Riots damages Belfast’s efforts to build new post-Troubles image

Political and business leaders strive to beat effects of recession and civil strife

Police clash with loyalist protestors in Belfast city centre as they attempt to block part of the route of the Anti-Internment League parade last Friday: Photograph: Niall Carson/PA Wire

Police clash with loyalist protestors in Belfast city centre as they attempt to block part of the route of the Anti-Internment League parade last Friday: Photograph: Niall Carson/PA Wire


Even though Belfast has struggled under the twin threats of economic recession and community tension, a great deal of good work continues at City Hall and community level, despite the black smoke from yet another street disturbance.

Saturday night witnessed the closing ceremony of the World Police and Fire Games at the redeveloped Titanic Quarter in the city’s docklands. The two-week event involved almost 7,000 competitors from 67 countries at 41 venues.

Games chairman Mike Graham commented: “The organisation and professionalism of the WPFG delivery team has been exemplary. The warmth and welcome of the many thousand volunteers has been outstanding, the support of the local people has been second to none and even the weather has been fabulous.”

Vistors to Belfast city centre cannot help but notice that there is plenty of empty retail space.

The hospitality sector is lobbying hard for a cut in the 20 per cent VAT rate and there are signs of strain everywhere.

Celebrity chef Paul Rankin closed his restaurant, Cayenne, earlier this year.

Another of the city’s bestknown restaurant owners, Michael Deane, has complained loudly that the ongoing union flag protests were doing untold damage.

Equinox, a high-end home design store near City Hall, shuts its doors for the last time at the end of this month.

Store founder Kay Gilbert said: “This is a voluntary decision we are making based on looking towards the future of retailing and trends in the sector.”

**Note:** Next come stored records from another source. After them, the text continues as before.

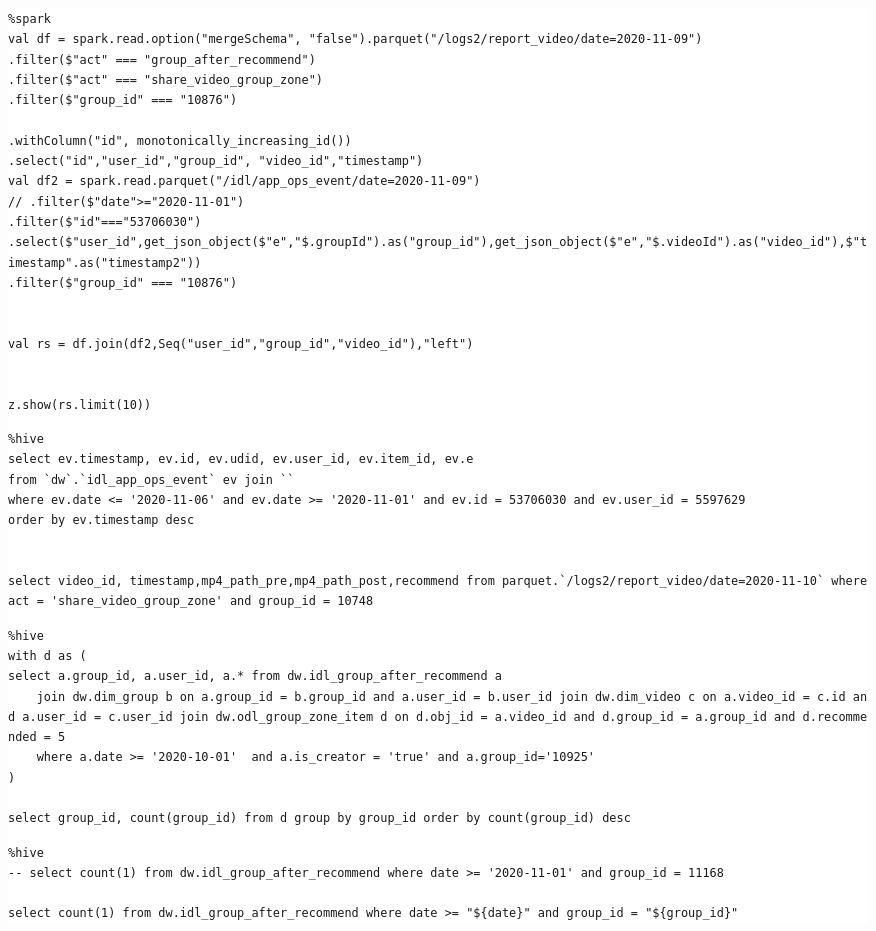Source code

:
 ```spark
%spark
val df = spark.read.option("mergeSchema", "false").parquet("/logs2/report_video/date=2020-11-09")
.filter($"act" === "group_after_recommend")
.filter($"act" === "share_video_group_zone")
.filter($"group_id" === "10876")

.withColumn("id", monotonically_increasing_id())
.select("id","user_id","group_id", "video_id","timestamp")
val df2 = spark.read.parquet("/idl/app_ops_event/date=2020-11-09")
// .filter($"date">="2020-11-01")
.filter($"id"==="53706030")
.select($"user_id",get_json_object($"e","$.groupId").as("group_id"),get_json_object($"e","$.videoId").as("video_id"),$"timestamp".as("timestamp2"))
.filter($"group_id" === "10876")


val rs = df.join(df2,Seq("user_id","group_id","video_id"),"left")


z.show(rs.limit(10))
```

```hive
%hive
select ev.timestamp, ev.id, ev.udid, ev.user_id, ev.item_id, ev.e 
from `dw`.`idl_app_ops_event` ev join ``
where ev.date <= '2020-11-06' and ev.date >= '2020-11-01' and ev.id = 53706030 and ev.user_id = 5597629  
order by ev.timestamp desc


select video_id, timestamp,mp4_path_pre,mp4_path_post,recommend from parquet.`/logs2/report_video/date=2020-11-10` where act = 'share_video_group_zone' and group_id = 10748 

```

```hive
%hive
with d as (
select a.group_id, a.user_id, a.* from dw.idl_group_after_recommend a 
    join dw.dim_group b on a.group_id = b.group_id and a.user_id = b.user_id join dw.dim_video c on a.video_id = c.id and a.user_id = c.user_id join dw.odl_group_zone_item d on d.obj_id = a.video_id and d.group_id = a.group_id and d.recommended = 5
    where a.date >= '2020-10-01'  and a.is_creator = 'true' and a.group_id='10925' 
)

select group_id, count(group_id) from d group by group_id order by count(group_id) desc

```

```hive
%hive
-- select count(1) from dw.idl_group_after_recommend where date >= '2020-11-01' and group_id = 11168

select count(1) from dw.idl_group_after_recommend where date >= "${date}" and group_id = "${group_id}"
```
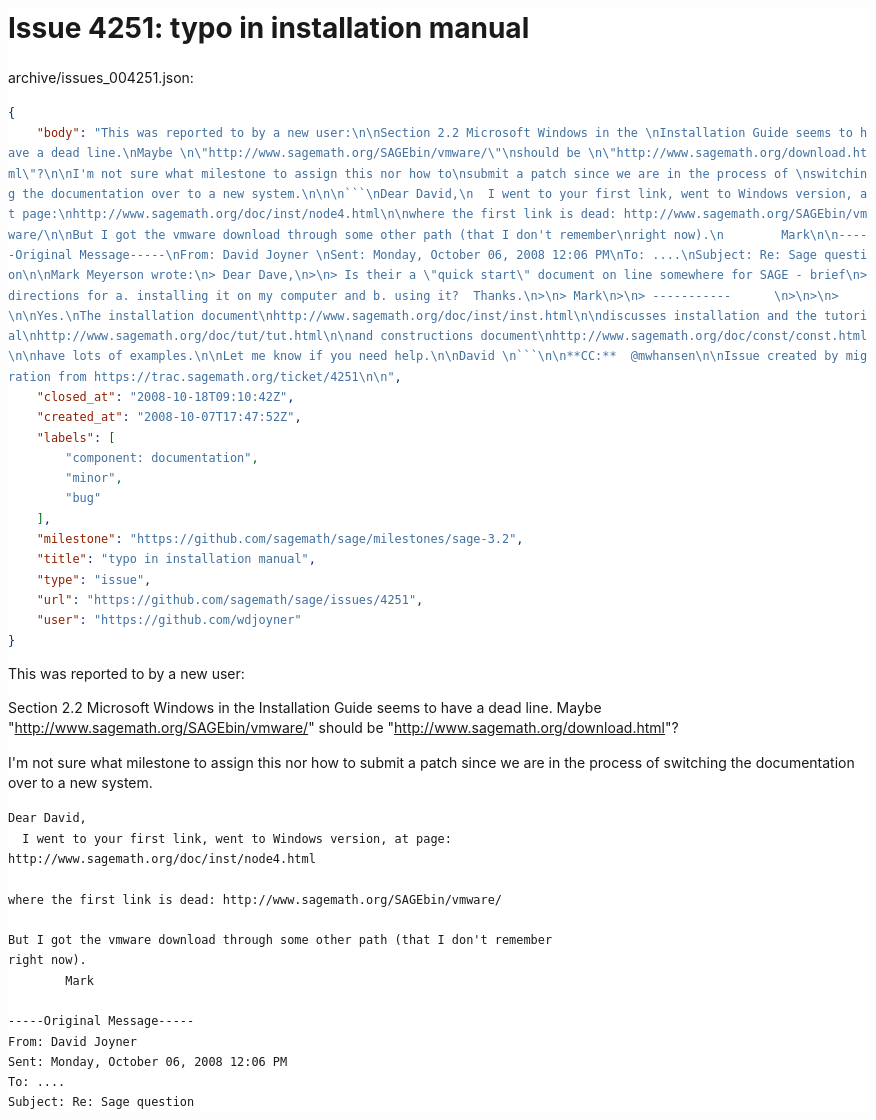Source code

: # Issue 4251: typo in installation manual

archive/issues_004251.json:
```json
{
    "body": "This was reported to by a new user:\n\nSection 2.2 Microsoft Windows in the \nInstallation Guide seems to have a dead line.\nMaybe \n\"http://www.sagemath.org/SAGEbin/vmware/\"\nshould be \n\"http://www.sagemath.org/download.html\"?\n\nI'm not sure what milestone to assign this nor how to\nsubmit a patch since we are in the process of \nswitching the documentation over to a new system.\n\n\n```\nDear David,\n  I went to your first link, went to Windows version, at page:\nhttp://www.sagemath.org/doc/inst/node4.html\n\nwhere the first link is dead: http://www.sagemath.org/SAGEbin/vmware/\n\nBut I got the vmware download through some other path (that I don't remember\nright now).\n        Mark\n\n-----Original Message-----\nFrom: David Joyner \nSent: Monday, October 06, 2008 12:06 PM\nTo: ....\nSubject: Re: Sage question\n\nMark Meyerson wrote:\n> Dear Dave,\n>\n> Is their a \"quick start\" document on line somewhere for SAGE - brief\n> directions for a. installing it on my computer and b. using it?  Thanks.\n>\n> Mark\n>\n> -----------      \n>\n>\n>   \n\nYes.\nThe installation document\nhttp://www.sagemath.org/doc/inst/inst.html\n\ndiscusses installation and the tutorial\nhttp://www.sagemath.org/doc/tut/tut.html\n\nand constructions document\nhttp://www.sagemath.org/doc/const/const.html\n\nhave lots of examples.\n\nLet me know if you need help.\n\nDavid \n```\n\n**CC:**  @mwhansen\n\nIssue created by migration from https://trac.sagemath.org/ticket/4251\n\n",
    "closed_at": "2008-10-18T09:10:42Z",
    "created_at": "2008-10-07T17:47:52Z",
    "labels": [
        "component: documentation",
        "minor",
        "bug"
    ],
    "milestone": "https://github.com/sagemath/sage/milestones/sage-3.2",
    "title": "typo in installation manual",
    "type": "issue",
    "url": "https://github.com/sagemath/sage/issues/4251",
    "user": "https://github.com/wdjoyner"
}
```
This was reported to by a new user:

Section 2.2 Microsoft Windows in the 
Installation Guide seems to have a dead line.
Maybe 
"http://www.sagemath.org/SAGEbin/vmware/"
should be 
"http://www.sagemath.org/download.html"?

I'm not sure what milestone to assign this nor how to
submit a patch since we are in the process of 
switching the documentation over to a new system.


```
Dear David,
  I went to your first link, went to Windows version, at page:
http://www.sagemath.org/doc/inst/node4.html

where the first link is dead: http://www.sagemath.org/SAGEbin/vmware/

But I got the vmware download through some other path (that I don't remember
right now).
        Mark

-----Original Message-----
From: David Joyner 
Sent: Monday, October 06, 2008 12:06 PM
To: ....
Subject: Re: Sage question

```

Elsewhere, businesses complain of anti-social behaviour in a city which is trying hard, with some success, to rebrand itself as a fun place with a vibrant social scene and pavement cafe-bar feel.

Out-of-town shopping centres, online retailers and city-centre malls are making life tough for the independents. The drop in disposable income is creating a perfect storm for retailers and service providers.

However, figures just released by Ulster Bank point to something of an economic upturn after years of gloom. Business activity expanded last month, reversing a trend prevalent since 2008.

Chief economist Richard Ramsey warns, however, that the tough times are far from over and it is important not to get carried away. Much work remains, both to quell unrest and to structure the local economy more in favour of the private sector.

A Vision for Belfast’
The city’s new Sinn Féin lord mayor, Máirtín Ó Muilleoir, has set himself a grand task of doing just that.

His programme A Vision for Belfast was published two weeks ago and was well-received.

Mr Ó Muilleoir is balancing commitments to involve organisations such as the Somme Association and the Royal British Legion in improving community relations and efforts to attract investment. September 29th will be celebrated as “Belfast Day”, when the city’s diversity will be highlighted.

He leads a technology trade mission to Silicon Valley later this year and will host a business mission from New York early next year. He is also introducing “Future Belfast Fridays” – a series of engagements to boost confidence in the economy.

Glyn Roberts, head of the Northern Ireland Retail Trades Association, believes these meetings will be useful. The most recent centred on banking and the needs of small, local business. Work such as this can be undone in one evening of trouble. But for all the difficulties of the year to date, Belfast is fighting off its old image.